For many small business owners, devising a new path forward in this challenging context is a daunting task and they can benefit greatly from the training and coaching from seasoned local nongovernmental organizations. FOMB welcomes the $10 million allocated for training and workshops for small and medium sized enterprises (PYMES) to ensure that they conduct their business in accordance with the new public health rules and requirements. However, small businesses will also need technical assistance to help them devise a new way forward in this new COVID-19 reality. They need assistance in strategic planning, building capabilities in digital marketing and sales, managing supply chain risk and disruption, optimizing staff management, among other business domains. Depending on the type of business and location, the strategy for reopening post-coronavirus may look very different for small businesses across the Island, even within the same neighborhood. Companies will need to adapt their business models both out of necessity and opportunity. For example, retail stores, which have seen their offline stores close around the world, have moved to target potential customers with online activities to increase sales. Restaurants, which are and will be unable to operate as they were before the crisis, will need expand their delivery options to reach more customers. Some restaurants might have to expand their business to include more prepackaged items and family meal options. Gyms might have to go from teaching Zumba at their locations to having multiple Zoom workouts a week.

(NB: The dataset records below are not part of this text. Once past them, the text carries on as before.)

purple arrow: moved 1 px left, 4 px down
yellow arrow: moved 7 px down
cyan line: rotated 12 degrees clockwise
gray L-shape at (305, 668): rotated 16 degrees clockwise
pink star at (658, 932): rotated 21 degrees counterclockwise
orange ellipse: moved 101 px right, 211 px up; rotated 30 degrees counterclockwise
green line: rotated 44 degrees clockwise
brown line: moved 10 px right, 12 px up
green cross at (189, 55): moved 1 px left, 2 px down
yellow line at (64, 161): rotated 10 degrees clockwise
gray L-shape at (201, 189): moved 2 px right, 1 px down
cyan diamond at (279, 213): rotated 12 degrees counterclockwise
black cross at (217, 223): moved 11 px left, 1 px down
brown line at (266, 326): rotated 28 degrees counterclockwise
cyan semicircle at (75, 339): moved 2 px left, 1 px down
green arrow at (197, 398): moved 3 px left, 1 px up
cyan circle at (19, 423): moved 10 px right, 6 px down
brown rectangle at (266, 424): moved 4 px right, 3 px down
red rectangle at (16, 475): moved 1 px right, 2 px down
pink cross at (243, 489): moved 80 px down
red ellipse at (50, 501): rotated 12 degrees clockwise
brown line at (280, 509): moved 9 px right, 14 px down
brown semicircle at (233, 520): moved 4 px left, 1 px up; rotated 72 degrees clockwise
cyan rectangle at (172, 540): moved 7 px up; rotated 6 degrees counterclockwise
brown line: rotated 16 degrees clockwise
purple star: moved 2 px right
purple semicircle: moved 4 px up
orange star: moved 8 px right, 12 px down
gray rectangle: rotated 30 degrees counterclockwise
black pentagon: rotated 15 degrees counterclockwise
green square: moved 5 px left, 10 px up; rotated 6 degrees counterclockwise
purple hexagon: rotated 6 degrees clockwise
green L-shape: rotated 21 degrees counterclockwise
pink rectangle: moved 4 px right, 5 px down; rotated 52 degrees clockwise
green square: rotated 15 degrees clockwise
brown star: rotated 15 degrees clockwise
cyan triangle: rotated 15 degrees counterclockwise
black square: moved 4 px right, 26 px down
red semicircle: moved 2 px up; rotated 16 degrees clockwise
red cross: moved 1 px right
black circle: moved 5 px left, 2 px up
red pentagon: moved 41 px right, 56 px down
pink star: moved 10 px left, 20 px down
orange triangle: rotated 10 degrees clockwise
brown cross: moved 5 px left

Undoubtedly, Covid-19 has highlighted the importance of e-commerce and the need for businesses to improve their online presence for customers. As consumer habits change, small businesses will have to continue to improve their e-commerce platforms and find efficient ways to distribute their products to consumers. But that means that business owners will need to devote more attention to understanding their customers through advanced sales and web analytics. Thus, liquidity and lack of capital will not be the only challenges hindering small businesses under this new economic reality. The biggest challenge will be the failure to look forward. This is why part of the support package should include hands-on and customized guidance to small business owners on business planning, finance, loan preparation and more. As well, as the coronavirus crisis has accelerated the uptake of digital solutions, tools, and services, the lack of tech or e-commerce savviness will hurt small businesses the most during the new reality. Training programs on social media and integrating and managing e-commerce will be necessary. It is still possible to allocate incremental funds or include in the announced spending allocations this type of partnership with NGOs to provide assistance.
Through a network of NGO organizations, the Commonwealth can spearhead a comprehensive intervention, with cash grants, technical advice, specialized consultancy, among other services to ensure the survival of many small businesses in Puerto Rico.